[Material provided — start]
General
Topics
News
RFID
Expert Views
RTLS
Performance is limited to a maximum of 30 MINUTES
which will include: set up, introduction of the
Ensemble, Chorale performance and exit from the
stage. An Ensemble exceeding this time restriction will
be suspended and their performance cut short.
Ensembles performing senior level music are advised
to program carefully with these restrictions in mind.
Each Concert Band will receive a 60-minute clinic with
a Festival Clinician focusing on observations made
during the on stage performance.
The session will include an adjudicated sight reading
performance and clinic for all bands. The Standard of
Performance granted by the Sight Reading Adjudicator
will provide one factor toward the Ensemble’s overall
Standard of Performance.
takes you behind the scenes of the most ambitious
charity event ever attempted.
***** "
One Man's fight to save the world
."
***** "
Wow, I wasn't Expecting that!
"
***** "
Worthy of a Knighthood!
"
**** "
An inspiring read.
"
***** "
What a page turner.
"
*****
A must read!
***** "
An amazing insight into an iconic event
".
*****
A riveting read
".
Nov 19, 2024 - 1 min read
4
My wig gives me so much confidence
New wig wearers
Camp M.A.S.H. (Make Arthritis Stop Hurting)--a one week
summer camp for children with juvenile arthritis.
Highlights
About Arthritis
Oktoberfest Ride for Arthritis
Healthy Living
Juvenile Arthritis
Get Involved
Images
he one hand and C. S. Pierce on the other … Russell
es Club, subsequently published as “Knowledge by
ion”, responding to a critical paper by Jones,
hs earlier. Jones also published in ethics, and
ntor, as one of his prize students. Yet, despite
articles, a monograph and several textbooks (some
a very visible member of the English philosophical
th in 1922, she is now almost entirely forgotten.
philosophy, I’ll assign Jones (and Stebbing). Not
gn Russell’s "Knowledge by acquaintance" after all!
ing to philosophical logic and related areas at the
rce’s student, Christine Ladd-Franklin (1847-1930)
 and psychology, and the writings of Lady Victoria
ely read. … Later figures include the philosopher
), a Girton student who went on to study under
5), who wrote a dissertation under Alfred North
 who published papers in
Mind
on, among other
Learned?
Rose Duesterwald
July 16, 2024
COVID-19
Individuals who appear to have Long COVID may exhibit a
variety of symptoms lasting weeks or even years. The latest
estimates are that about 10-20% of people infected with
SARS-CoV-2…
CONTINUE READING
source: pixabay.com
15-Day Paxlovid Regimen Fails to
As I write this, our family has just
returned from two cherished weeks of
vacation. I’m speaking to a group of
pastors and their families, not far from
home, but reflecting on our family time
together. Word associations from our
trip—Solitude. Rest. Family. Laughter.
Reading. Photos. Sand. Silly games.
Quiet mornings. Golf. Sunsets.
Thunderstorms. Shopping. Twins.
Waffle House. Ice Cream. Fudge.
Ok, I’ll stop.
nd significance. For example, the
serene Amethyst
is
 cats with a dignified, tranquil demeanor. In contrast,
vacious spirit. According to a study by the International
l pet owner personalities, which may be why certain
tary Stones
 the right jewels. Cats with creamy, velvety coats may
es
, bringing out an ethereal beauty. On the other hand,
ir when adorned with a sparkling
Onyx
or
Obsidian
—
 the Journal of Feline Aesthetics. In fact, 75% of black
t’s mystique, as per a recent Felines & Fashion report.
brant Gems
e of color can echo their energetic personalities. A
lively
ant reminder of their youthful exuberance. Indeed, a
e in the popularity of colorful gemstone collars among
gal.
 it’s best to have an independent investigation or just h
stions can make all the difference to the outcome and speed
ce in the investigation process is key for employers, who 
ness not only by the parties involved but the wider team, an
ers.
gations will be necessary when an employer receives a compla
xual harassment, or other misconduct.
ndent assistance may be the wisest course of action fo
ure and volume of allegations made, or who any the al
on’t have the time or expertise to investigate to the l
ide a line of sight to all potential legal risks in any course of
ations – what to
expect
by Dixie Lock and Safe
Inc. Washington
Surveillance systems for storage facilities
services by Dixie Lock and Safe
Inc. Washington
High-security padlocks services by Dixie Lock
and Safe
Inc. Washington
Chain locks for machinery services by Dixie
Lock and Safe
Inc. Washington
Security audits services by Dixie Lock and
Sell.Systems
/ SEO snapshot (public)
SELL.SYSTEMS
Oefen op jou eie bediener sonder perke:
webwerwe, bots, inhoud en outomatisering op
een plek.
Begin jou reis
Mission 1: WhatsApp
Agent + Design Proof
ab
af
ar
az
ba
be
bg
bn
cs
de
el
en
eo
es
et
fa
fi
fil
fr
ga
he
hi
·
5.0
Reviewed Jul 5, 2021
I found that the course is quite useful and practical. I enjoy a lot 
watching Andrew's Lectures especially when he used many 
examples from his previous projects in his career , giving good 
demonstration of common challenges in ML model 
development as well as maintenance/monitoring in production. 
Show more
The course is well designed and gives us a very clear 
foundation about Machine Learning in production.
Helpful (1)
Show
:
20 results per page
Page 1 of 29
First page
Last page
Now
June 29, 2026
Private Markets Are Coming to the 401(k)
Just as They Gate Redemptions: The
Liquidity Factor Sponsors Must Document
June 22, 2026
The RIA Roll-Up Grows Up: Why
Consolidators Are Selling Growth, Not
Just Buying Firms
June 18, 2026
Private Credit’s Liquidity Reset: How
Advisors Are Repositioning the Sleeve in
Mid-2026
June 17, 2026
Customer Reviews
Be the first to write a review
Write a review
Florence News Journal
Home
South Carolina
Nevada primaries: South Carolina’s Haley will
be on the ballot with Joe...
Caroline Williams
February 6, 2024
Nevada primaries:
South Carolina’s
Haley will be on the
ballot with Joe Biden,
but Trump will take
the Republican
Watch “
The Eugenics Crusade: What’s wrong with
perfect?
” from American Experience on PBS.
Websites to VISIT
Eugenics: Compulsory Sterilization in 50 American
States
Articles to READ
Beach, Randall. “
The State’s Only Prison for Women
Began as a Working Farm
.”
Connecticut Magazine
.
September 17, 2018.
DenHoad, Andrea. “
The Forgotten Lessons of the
[Material provided — finish]
Job
Extract every line from the items above that contains the word "philosophical", treating uppercase and lowercase letters as distinct.

Result of the exercise
a very visible member of the English philosophical
ing to philosophical logic and related areas at the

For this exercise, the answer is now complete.